Berlin Hunger und Armut haben Darling aus dem Paradies vertrieben. "Paradise", so heißt der illegal errichtete Slum, in dem das Mädchen aufwächst.

Als Zehnjährige klaut Darling mit ihren Freunden köstliche Guaven von den Bäumen im nahen Villenviertel. Mit 14 schickt die Mutter sie zur Tante Fostalina ins neue Paradies Amerika. Dort bekommt Darling genug zu essen. Doch dann hungert sie nach Guaven, dem Geschmack der Heimat.

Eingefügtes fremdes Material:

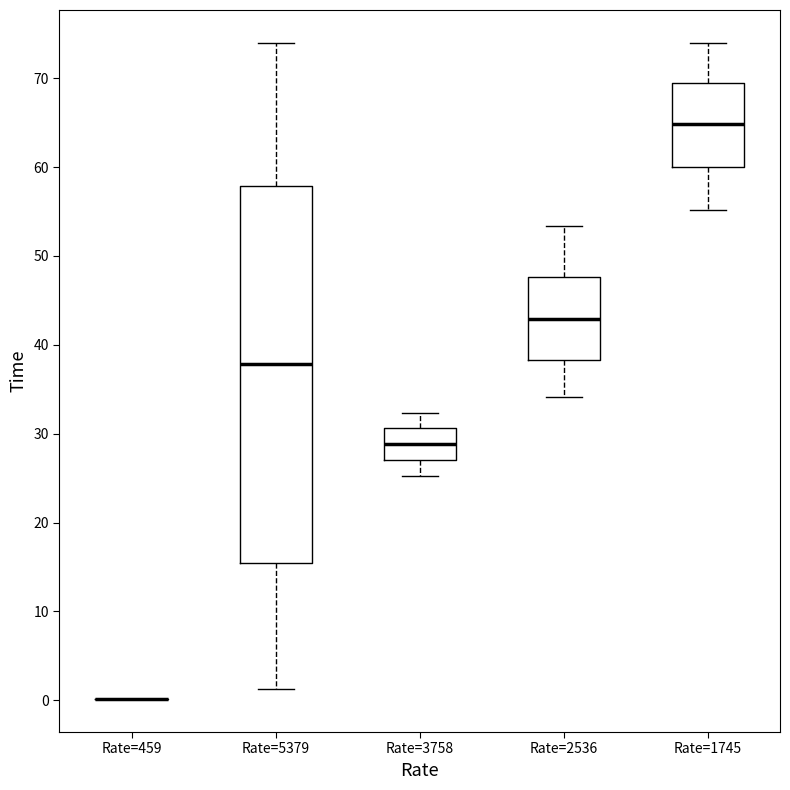

Reading left to right, read every box against the y-axis: the position of its median line, the range the box covers, and the ends of its whiskers. The values are not printed on the chart, so give them approximately, as read against the axis.

Rate=459: box collapsed to a line at 0, whiskers 0 to 0
Rate=5379: median 38, box 15 to 58, whiskers 1 to 74
Rate=3758: median 29, box 27 to 31, whiskers 25 to 32
Rate=2536: median 43, box 38 to 48, whiskers 34 to 53
Rate=1745: median 65, box 60 to 69, whiskers 55 to 74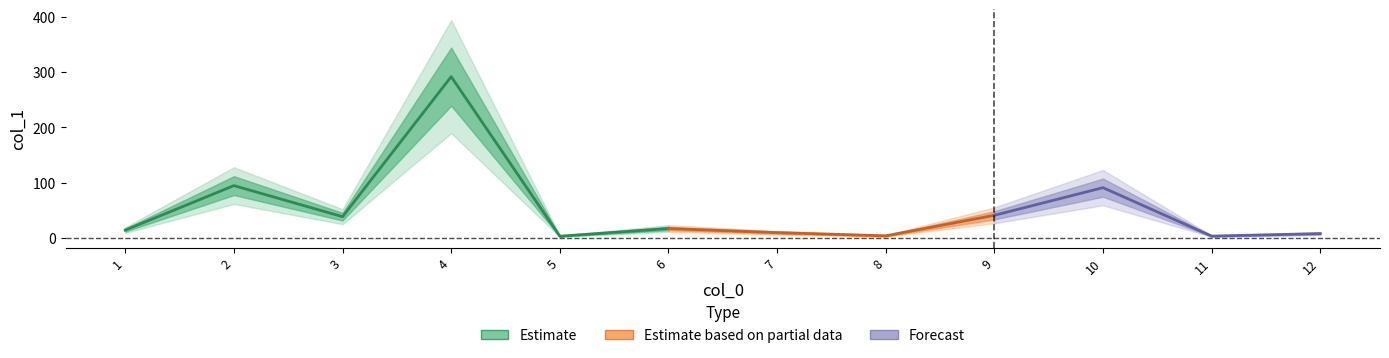

Reading left to right, list all the values displayed in this chart.

1=14.4	2=94.8	3=38.6	4=291.8	5=3.3	6=17.2	7=9.8	8=4.0	9=41.1	10=91.1	11=3.5	12=8.0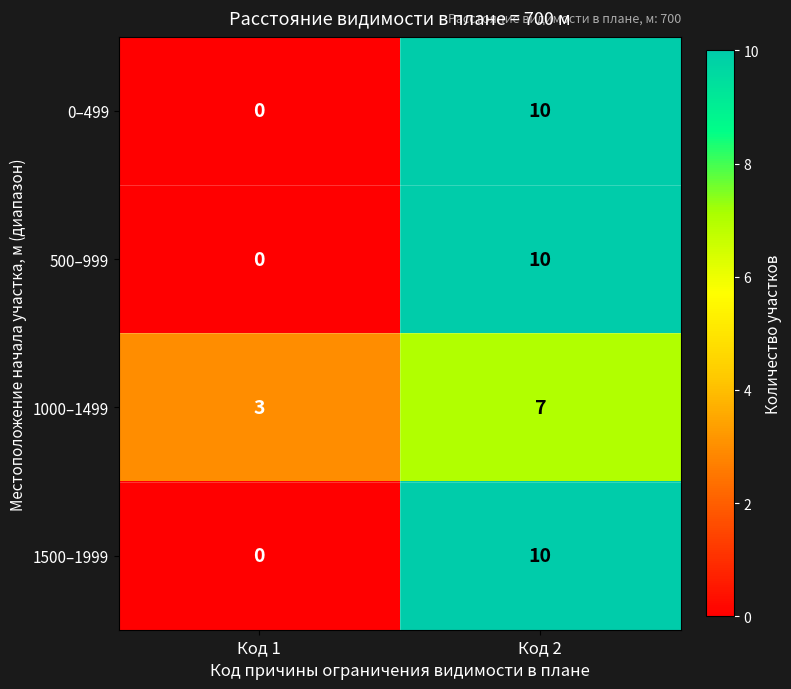

What is the total value across all series at Код 1?

3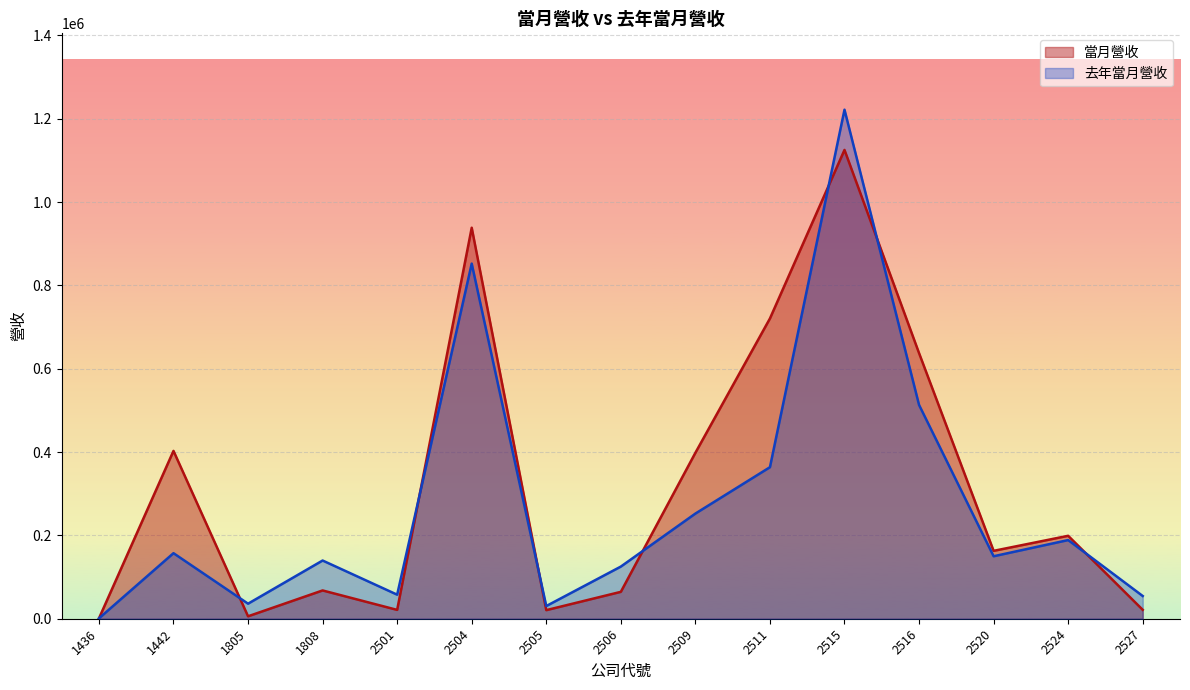

Is it true that 當月營收 equals 696812 at 2509?

False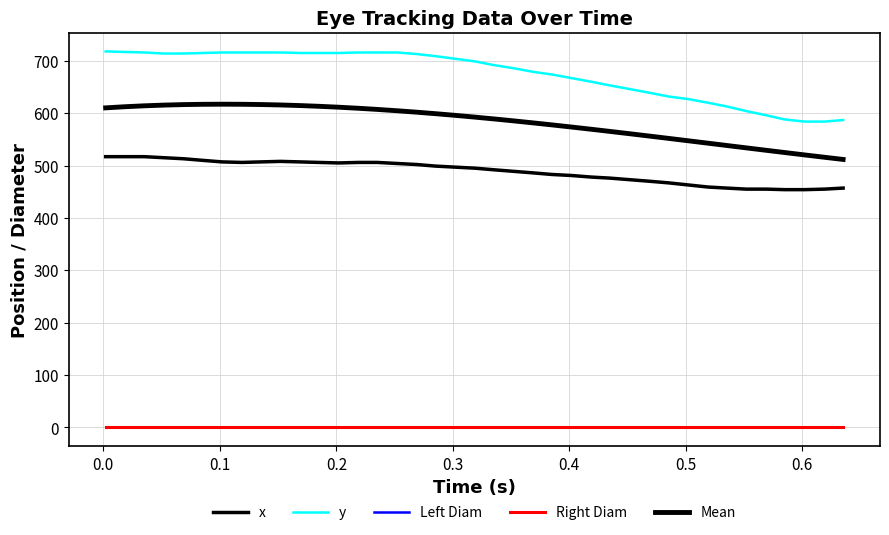

Does the chart have visible grid lines?

Yes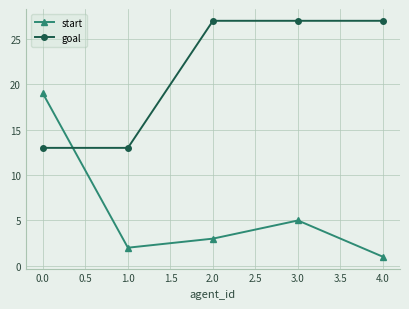

Which category has the lowest value across all series?

4.0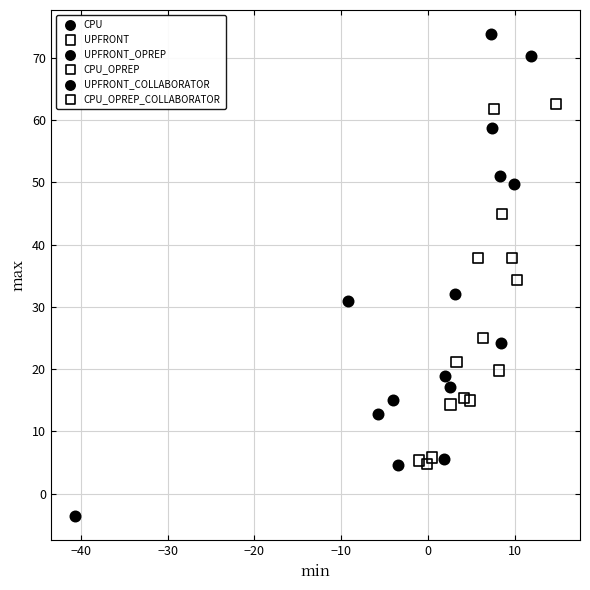

Which series has the largest Y range (max minus min)?

UPFRONT_COLLABORATOR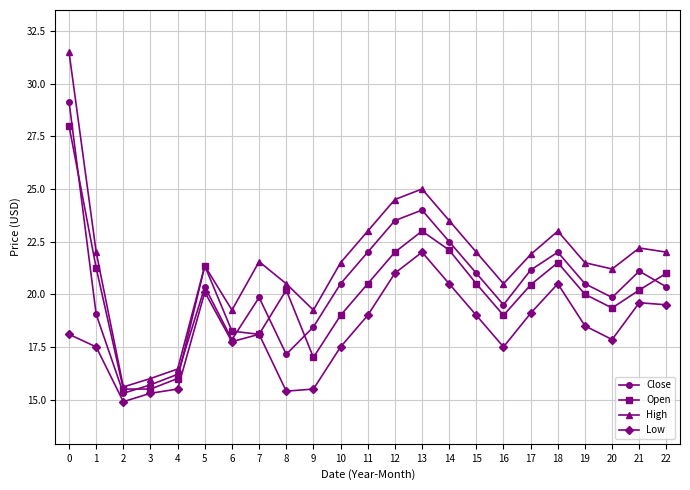

How many interior local valleys does the Low series have?

5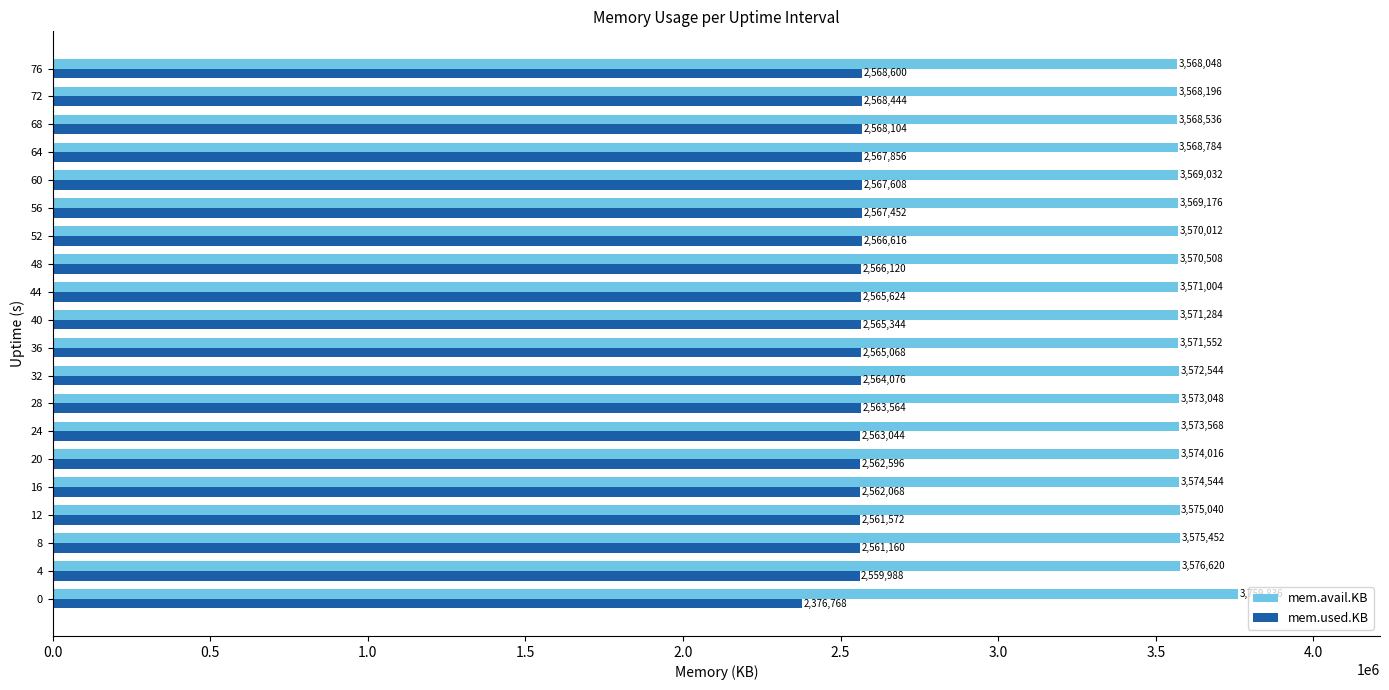

What is the smallest value displayed?

2376768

NoViolet Bulawayo hat mit "Wir brauchen neue Namen" ein zweigeteiltes und zwiespältiges Debüt vorgelegt. Die Autorin kam 1981 in Simbabwe zur Welt und wanderte als 18-jährige in die USA aus. Sie weiß also, worüber sie schreibt. Ihr Roman erzählt am Beispiel des Mädchens Darling von der Kohorte der Heimatverlorenen, die vom Paradies träumt, ohne es je zu erreichen.

Im ersten Teil des 262 Seiten starken Buchs berichtet die Ich-Erzählerin Darling ein wenig altklug von ihrem Leben in Afrika: Aids und Armut, die Ausbeutung billiger Wanderarbeiter, die Kirche eines kuriosen Predigers, die Schwangerschaft der vergewaltigten Freundin und das absurde Verhalten weißer Nothelfer mischen sich zu einem Bild, das sowohl verstörend als auch einigermaßen politisch korrekt wirkt.

Das bleibt der Roman auch im zweiten Teil. Nur dass der Blick der nunmehr 14-jährigen Protagonistin auf ihre neue Umgebung nun eher naiv erscheint: Pornos und Essstörungen, die Diskriminierung der Schwarzen, der exzessive Fernsehkonsum und das nervige Rihanna-Getue. Darling verliert Freunde und Familie aus den Augen, aus dem Sinn und ist zugleich empört, wenn Amerikaner ganz Afrika als ein einziges Land ansehen, in dem niemals die Sonne aufgeht.

Die Zerrissenheit vieler Menschen auf der Suche nach einer besseren Welt, die Missstände in beiden Welten: NoViolet Bulawayo erzählt nichts wirklich Neues, aber sie tut dies in temporeicher und streckenweise mitreißender Manier. Einige Wortneuschöpfungen mag man entweder als bemüht oder als literarisch innovativ bezeichnen; sie stören jedenfalls nicht allzu sehr.

Darling muss für ein Englischunterricht ein Referat schreiben über ein Buch, "wo die langen, verschlungenen Sätze und das alles mich einfach gelangweilt haben und diese Jane mich mit ihren dummen Entscheidungen dauernd genervt hat und diese ganze ätzende Geschichte einfach so war, dass ich das Buch wegwerfen wollte". Da ist "Wir brauchen neue Namen" ganz anders. Bulawayos Erstling erscheint sogar geeignet, die Altersgenossen ihrer Heldin vom Computer oder Fernseher wegzulocken.

- NoViolet Bulawayo: Wir brauchen neue Namen. Aus dem amerikanischen Englisch übersetzt von Miriam Mandelkow, Suhrkamp, Berlin, 262 Seiten, 21,95 Euro, ISBN 978-3-518-42451-3.